A bond is a formal contract for an issuer to borrow money from a lender and then pay it back at an agreed maturity date. The contract may call for coupon interest to be assessed and paid periodically, or in the case of a zero-coupon bond, the interest may be initially deducted from the loan proceeds and paid back entirely at maturity. You can purchase a bond directly from the issuer or buy one in the secondary market of bond holders. The secondary market is composed of exchange-traded bonds – they trade through institutions like the New York Stock Exchange – and bonds purchased over-the-counter directly from the inventories of bond dealers.
Things You'll Need
- A bond brokerage account.
Select a bond issuer. There are many issuers in the bond market. They include issuers of government bonds, corporate bonds, municipal bonds and international bonds. Become familiar with the rules and conventions surrounding the marketplace for each type of bond issuer, including pricing conventions and settlement procedures.
Select the quantity of individual bonds desired. Most online bond dealers will display a range of bonds available from each type of issuer. Each bond will list its own characteristics, such as interest rate (termed the coupon rate), face value, cost per bond, and the amount of time until the maturity date. A bond’s face value is the principal amount one receives at the maturity date. For instance, U.S. Treasury bonds have a $1,000 face value.
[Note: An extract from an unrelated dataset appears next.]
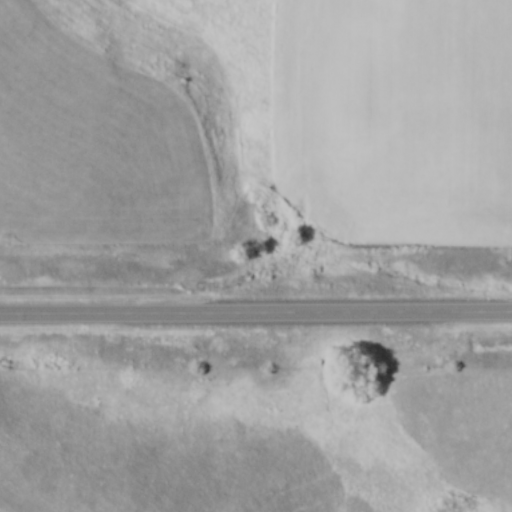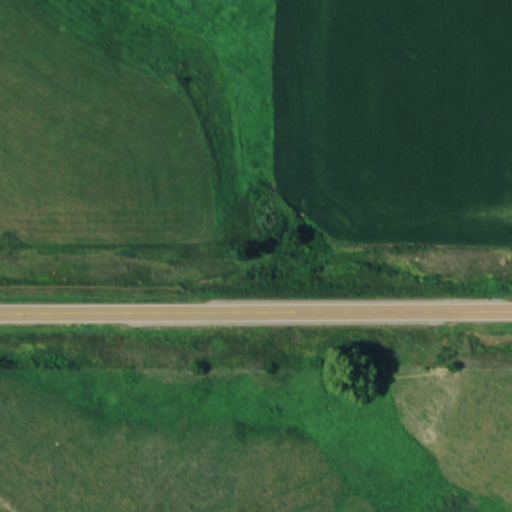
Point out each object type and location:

Calculate the clean (without accrued interest) purchase amount. Bond prices vary, depending on the interest rate paid and the current marketplace rate of interest for similar bonds. The prices are quoted in percentages which must be multiplied by a trade factor to equate the quote value with the cash value. For instance, U.S. Treasury bonds have a trade factor of 10. A price quote of 99.75 must be multiplied by 10 to give the clean price per bond: $997.50.
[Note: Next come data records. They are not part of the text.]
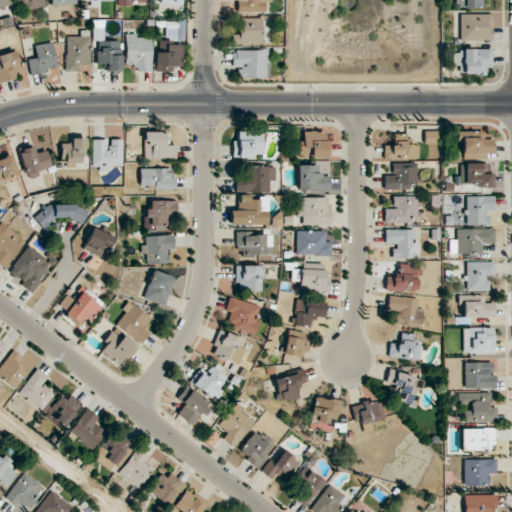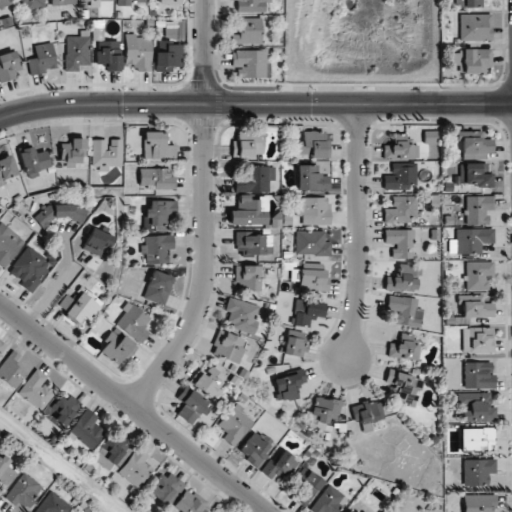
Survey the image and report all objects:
building: (61, 2)
building: (95, 2)
building: (131, 2)
building: (166, 2)
building: (5, 3)
building: (468, 3)
building: (30, 4)
building: (250, 5)
building: (475, 27)
building: (174, 29)
building: (248, 32)
building: (77, 52)
building: (138, 52)
building: (109, 54)
building: (167, 56)
building: (42, 58)
building: (471, 61)
building: (251, 62)
building: (9, 65)
road: (255, 105)
building: (429, 137)
building: (313, 144)
building: (475, 144)
building: (246, 145)
building: (157, 146)
building: (399, 147)
building: (72, 151)
building: (106, 152)
building: (7, 170)
building: (474, 174)
building: (400, 176)
building: (157, 178)
building: (253, 178)
building: (311, 178)
building: (478, 209)
building: (313, 210)
building: (401, 210)
building: (248, 211)
building: (158, 213)
road: (204, 213)
road: (358, 231)
building: (472, 239)
building: (97, 242)
building: (400, 242)
building: (311, 243)
building: (8, 244)
building: (253, 244)
building: (156, 248)
building: (30, 267)
building: (478, 275)
building: (247, 277)
building: (313, 277)
building: (402, 279)
road: (55, 284)
building: (158, 287)
building: (65, 302)
building: (83, 307)
building: (475, 307)
building: (404, 310)
building: (308, 312)
building: (241, 314)
building: (133, 322)
building: (477, 339)
building: (294, 342)
building: (2, 346)
building: (227, 346)
building: (404, 347)
building: (116, 348)
building: (12, 369)
building: (478, 375)
building: (208, 381)
building: (288, 385)
building: (405, 386)
building: (36, 390)
building: (190, 405)
building: (476, 406)
road: (133, 407)
building: (62, 409)
building: (367, 411)
building: (323, 414)
building: (234, 425)
building: (87, 429)
building: (475, 439)
building: (254, 447)
building: (112, 450)
building: (278, 466)
building: (135, 468)
building: (5, 470)
building: (477, 471)
building: (165, 487)
building: (306, 487)
building: (23, 490)
building: (329, 500)
building: (188, 502)
building: (478, 503)
building: (53, 504)
building: (216, 510)
building: (346, 511)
Calculate the gross proceeds. This is the clean price per bond times the number of bonds purchased. Bond orders are usually quoted in terms of a face value. An order for 20 U.S. Treasury bonds would specify $20,000 face value for the lot. In our example, the gross proceeds would be 20 times $997.50, or $19,950.
Calculate the net proceeds by adding accrued interest and transaction costs. The accrued interest is the amount of coupon interest that has accumulated since the last interest payment; accrued interest must be paid by the buyer to the seller. Transaction costs vary by bond dealer and availability.